### Task prompt:
Without further comment, state how many lines in the listing below contain the word "sagittal".

### Provided data:
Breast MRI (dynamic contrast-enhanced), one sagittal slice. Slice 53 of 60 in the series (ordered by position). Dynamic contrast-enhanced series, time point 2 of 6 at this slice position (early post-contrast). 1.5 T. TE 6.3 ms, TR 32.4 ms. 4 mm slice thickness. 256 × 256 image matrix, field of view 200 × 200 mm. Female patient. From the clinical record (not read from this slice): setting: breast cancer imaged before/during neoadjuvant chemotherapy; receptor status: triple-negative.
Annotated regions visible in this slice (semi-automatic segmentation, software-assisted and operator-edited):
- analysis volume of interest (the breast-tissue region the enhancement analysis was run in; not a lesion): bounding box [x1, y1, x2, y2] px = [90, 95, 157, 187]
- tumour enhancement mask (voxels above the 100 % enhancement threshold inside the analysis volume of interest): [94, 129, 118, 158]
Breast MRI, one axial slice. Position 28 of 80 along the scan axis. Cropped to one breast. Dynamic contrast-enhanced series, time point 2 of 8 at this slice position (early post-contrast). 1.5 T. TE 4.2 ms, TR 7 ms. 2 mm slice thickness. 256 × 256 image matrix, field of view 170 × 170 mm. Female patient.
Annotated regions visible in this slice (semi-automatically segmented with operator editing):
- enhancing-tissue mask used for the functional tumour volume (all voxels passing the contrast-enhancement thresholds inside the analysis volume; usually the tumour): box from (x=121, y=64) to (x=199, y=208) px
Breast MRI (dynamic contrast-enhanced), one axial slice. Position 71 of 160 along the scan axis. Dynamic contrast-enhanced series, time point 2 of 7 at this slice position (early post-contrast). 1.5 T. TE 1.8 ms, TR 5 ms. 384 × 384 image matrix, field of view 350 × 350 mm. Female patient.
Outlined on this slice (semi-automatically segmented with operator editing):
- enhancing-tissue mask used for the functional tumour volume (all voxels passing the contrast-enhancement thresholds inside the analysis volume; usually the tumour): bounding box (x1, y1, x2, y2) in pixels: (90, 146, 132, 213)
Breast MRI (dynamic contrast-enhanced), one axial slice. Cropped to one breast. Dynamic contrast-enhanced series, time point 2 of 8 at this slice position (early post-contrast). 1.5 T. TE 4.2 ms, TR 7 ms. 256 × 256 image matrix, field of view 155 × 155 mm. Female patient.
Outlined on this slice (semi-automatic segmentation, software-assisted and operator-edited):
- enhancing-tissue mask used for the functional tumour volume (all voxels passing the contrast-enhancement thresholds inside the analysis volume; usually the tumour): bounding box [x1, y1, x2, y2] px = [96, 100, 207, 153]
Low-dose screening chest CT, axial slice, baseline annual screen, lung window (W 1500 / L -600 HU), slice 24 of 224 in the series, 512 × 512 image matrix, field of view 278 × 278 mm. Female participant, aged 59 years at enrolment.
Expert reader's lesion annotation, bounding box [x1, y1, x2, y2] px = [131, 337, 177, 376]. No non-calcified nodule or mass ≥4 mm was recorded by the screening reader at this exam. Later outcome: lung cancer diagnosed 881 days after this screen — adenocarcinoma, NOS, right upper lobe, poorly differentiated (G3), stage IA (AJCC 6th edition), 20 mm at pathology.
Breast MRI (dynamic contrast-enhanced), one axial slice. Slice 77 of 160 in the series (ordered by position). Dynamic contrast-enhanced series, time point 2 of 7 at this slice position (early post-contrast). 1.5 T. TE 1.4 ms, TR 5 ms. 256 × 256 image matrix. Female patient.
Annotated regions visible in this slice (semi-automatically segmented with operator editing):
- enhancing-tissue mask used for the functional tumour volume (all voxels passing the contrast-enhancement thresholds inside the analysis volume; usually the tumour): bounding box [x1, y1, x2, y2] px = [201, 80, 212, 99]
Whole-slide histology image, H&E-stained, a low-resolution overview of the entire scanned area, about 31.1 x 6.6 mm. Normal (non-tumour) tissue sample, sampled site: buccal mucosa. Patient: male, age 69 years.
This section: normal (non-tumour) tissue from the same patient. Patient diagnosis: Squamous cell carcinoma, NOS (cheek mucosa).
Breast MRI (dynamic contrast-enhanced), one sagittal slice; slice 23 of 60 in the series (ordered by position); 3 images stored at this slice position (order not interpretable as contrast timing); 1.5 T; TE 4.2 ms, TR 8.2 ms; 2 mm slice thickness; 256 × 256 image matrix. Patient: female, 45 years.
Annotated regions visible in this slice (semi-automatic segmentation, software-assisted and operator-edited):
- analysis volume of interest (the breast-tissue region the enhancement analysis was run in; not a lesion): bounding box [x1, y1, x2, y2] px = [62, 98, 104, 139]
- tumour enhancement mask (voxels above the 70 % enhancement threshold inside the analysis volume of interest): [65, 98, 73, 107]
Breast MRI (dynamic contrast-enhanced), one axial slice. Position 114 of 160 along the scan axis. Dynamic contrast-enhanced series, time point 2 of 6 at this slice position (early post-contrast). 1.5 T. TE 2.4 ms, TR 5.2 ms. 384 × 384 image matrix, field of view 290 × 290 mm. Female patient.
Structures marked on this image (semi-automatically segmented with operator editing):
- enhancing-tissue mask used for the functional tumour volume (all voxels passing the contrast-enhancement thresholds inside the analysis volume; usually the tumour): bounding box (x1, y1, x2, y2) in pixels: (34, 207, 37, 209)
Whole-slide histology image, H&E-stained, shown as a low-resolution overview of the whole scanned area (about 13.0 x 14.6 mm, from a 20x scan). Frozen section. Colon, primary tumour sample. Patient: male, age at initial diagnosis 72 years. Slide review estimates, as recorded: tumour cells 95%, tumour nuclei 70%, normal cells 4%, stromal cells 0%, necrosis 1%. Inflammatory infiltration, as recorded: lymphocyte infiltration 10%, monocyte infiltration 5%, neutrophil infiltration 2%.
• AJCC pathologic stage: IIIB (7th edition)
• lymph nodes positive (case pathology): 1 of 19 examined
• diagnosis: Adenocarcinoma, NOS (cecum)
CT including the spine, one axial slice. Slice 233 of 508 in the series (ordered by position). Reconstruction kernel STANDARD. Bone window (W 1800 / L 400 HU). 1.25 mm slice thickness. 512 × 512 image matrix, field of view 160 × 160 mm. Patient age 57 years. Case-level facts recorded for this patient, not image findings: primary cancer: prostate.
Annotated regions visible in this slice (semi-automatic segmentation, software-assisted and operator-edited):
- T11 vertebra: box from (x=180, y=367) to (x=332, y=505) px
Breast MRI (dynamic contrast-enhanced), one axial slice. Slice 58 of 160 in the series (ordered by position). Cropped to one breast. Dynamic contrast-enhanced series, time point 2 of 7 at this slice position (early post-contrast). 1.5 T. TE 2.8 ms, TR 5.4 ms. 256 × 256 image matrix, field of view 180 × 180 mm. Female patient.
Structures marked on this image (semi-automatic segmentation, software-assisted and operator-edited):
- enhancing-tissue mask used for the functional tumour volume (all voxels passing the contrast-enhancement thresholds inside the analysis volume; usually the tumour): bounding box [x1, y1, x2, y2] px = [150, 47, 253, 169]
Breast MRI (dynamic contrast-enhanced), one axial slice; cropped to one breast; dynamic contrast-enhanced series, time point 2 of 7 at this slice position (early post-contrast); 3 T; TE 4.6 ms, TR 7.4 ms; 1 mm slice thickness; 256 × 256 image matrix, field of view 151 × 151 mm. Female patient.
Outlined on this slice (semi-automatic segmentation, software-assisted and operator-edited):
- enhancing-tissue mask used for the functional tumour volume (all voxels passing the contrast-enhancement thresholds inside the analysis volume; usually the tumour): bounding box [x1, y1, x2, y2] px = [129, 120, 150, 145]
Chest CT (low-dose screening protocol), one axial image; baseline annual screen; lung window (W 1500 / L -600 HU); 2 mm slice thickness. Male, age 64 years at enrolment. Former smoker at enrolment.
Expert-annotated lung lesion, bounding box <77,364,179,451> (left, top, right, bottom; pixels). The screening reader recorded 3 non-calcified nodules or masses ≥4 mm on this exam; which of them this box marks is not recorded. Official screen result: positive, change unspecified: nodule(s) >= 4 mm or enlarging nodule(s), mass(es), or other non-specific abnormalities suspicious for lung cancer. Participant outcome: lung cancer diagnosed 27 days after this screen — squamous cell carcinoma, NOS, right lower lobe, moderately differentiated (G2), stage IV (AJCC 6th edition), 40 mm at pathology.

### Answer to this task:
2